START GIVEN TEXT

I'm using OpenCV to extract a subimage of a scanned document and would like to use tesseract to perform OCR over this subimage.
I found out that I can use two methods for text recognition in tesseract, but so far I wasn't able to find a working solution.
A.) How can I convert a cv::Mat
into a PIX*
?
(PIX* is a datatype of leptonica)
Based on vasiles code below, this is essentially my current code:
cv::Mat image = cv::imread("c:/image.png");
cv::Mat subImage = image(cv::Rect(50, 200, 300, 100));
int depth;
if(subImage.depth() == CV_8U)
depth = 8;
//other cases not considered yet
PIX* pix = pixCreateHeader(subImage.size().width, subImage.size().height, depth);
pix->data = (l_uint32*) subImage.data;
tesseract::TessBaseAPI tess;
STRING text;
if(tess.ProcessPage(pix, 0, 0, &text))
{
std::cout << text.string();
}
While it doesn't crash or anything, the OCR result still is wrong. It should recognize one word of my sample image, but instead it returns some non-readable characters.
The method PIX_HEADER
doesn't exist, so I used pixCreateHeader
, but it doesn't take the number of channels as an argument. So how can I set the number of channels?

END GIVEN TEXT

» TASK A:
Repeat the stretch of the OpenCV and Tesseract post from "I'm using OpenCV" through "if(subImage.depth() == CV_8U)".
» TASK B:
In the OpenCV and Tesseract post, which function did the poster use because PIX_HEADER doesn't exist?
» TASK C:
Resume the OpenCV and Tesseract post after its last sentence.
The items that come next are from a different source than the OpenCV and Tesseract post.

START GIVEN DATA

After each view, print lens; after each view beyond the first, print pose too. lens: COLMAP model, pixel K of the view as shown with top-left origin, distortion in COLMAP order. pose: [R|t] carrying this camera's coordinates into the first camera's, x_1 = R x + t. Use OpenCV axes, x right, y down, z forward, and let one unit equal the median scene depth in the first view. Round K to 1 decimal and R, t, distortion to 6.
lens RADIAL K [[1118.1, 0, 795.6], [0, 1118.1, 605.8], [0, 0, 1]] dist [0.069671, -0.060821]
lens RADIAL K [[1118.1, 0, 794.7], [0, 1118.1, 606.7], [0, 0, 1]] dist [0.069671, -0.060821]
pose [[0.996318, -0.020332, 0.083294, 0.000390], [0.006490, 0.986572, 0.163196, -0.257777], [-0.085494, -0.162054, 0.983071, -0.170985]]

END GIVEN DATA
START GIVEN DATA

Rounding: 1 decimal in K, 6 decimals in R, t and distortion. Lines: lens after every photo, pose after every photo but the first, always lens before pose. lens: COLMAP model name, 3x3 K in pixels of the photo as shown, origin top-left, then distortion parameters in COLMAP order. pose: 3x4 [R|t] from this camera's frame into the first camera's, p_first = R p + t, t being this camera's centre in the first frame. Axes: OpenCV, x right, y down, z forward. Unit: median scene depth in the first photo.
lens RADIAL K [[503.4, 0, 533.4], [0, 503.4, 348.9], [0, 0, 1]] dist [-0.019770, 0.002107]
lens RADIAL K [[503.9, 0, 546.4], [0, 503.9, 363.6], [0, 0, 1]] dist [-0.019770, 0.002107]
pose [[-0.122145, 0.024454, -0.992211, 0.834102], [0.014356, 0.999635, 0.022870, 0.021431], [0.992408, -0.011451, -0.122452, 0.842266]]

END GIVEN DATA

» EXPECTED ANSWER A:
I'm using OpenCV to extract a subimage of a scanned document and would like to use tesseract to perform OCR over this subimage.
I found out that I can use two methods for text recognition in tesseract, but so far I wasn't able to find a working solution.
A.) How can I convert a cv::Mat
into a PIX*
?
(PIX* is a datatype of leptonica)
Based on vasiles code below, this is essentially my current code:
cv::Mat image = cv::imread("c:/image.png");
cv::Mat subImage = image(cv::Rect(50, 200, 300, 100));
int depth;
if(subImage.depth() == CV_8U)

» EXPECTED ANSWER B:
pixCreateHeader

» EXPECTED ANSWER C:
B.) How can I use cv::Mat
for TesseractRect()
?
Tesseract offers another method for text recognition with this signature:
char * TessBaseAPI::TesseractRect (
const UINT8 * imagedata,
int bytes_per_pixel,
int bytes_per_line,
int left,
int top,
int width,
int height
)
Currently I am using the following code, but it also returns non-readable characters (although different ones than from the code above.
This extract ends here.